Bone health in older individuals with HIV infection is not well studied. This study aimed to compare bone mineral density(BMD), trabecular bone score(TBS), and bone markers in HIV-infected- with age-matched and body mass index(BMI)-matched HIV-uninfected men aged ≥60 years. We investigated the associations between risk factors related to fracture and BMD, TBS, and bone markers in HIV-infected men.
This cross-sectional study included 45 HIV-infected men receiving antiretroviral therapy and 42 HIV-uninfected men. Medical history, BMD and TBS measurements, and laboratory tests related to bone health were assessed in all participants. HIV-related factors known to be associated with bone loss were assessed in HIV-infected men.

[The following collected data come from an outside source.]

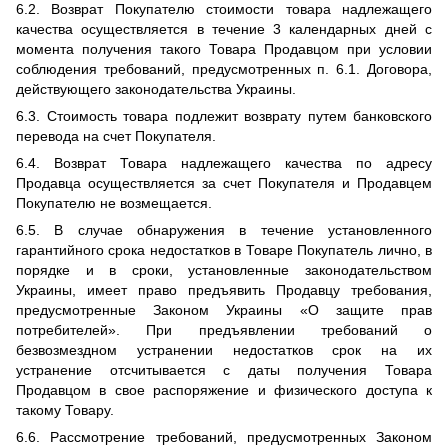
6.2. Возврат Покупателю стоимости товара надлежащего
качества осуществляется в течение 3 календарных дней с
момента получения такого Товара Продавцом при условии
соблюдения требований, предусмотренных п. 6.1. Договора,
действующего законодательства Украины.
6.3. Стоимость товара подлежит возврату путем банковского
перевода на счет Покупателя.
6.4. Возврат Товара надлежащего качества по адресу
Продавца осуществляется за счет Покупателя и Продавцем
Покупателю не возмещается.
6.5. В случае обнаружения в течение установленного
гарантийного срока недостатков в Товаре Покупатель лично, в
порядке и в сроки, установленные законодательством
Украины, имеет право предъявить Продавцу требования,
предусмотренные Законом Украины «О защите прав
потребителей». При предъявлении требований о
безвозмездном устранении недостатков срок на их
устранение отсчитывается с даты получения Товара
Продавцом в свое распоряжение и физического доступа к
такому Товару.
6.6. Рассмотрение требований, предусмотренных Законом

Mean BMD and TBS, and osteopenia/osteoporosis prevalence were all similar among cases and controls. HIV-infected men had significantly higher mean N-terminal propeptide of type 1 procollagen and C-terminal cross-linking telopeptide of type I collagen (CTX). Stepwise multiple linear regression analysis demonstrated that a low BMI (P=0.015 at lumbar spine, P=0.018 at femoral neck, and P=0.005 at total hip), high CTX (P=0.042 at total hip and P=0.010 for TBS), and a low amount of vitamin D supplementation (P=0.035 for TBS) were independently associated with a low BMD and TBS.
In older HIV-infected men with a low fracture risk, mean BMD and TBS were similar to age- and BMI-matched controls. Mean bone markers were higher in the HIV group. Traditional risk factors for fracture, including low BMI, high CTX, and low vitamin D supplementation were significant predictors of a low BMD and TBS.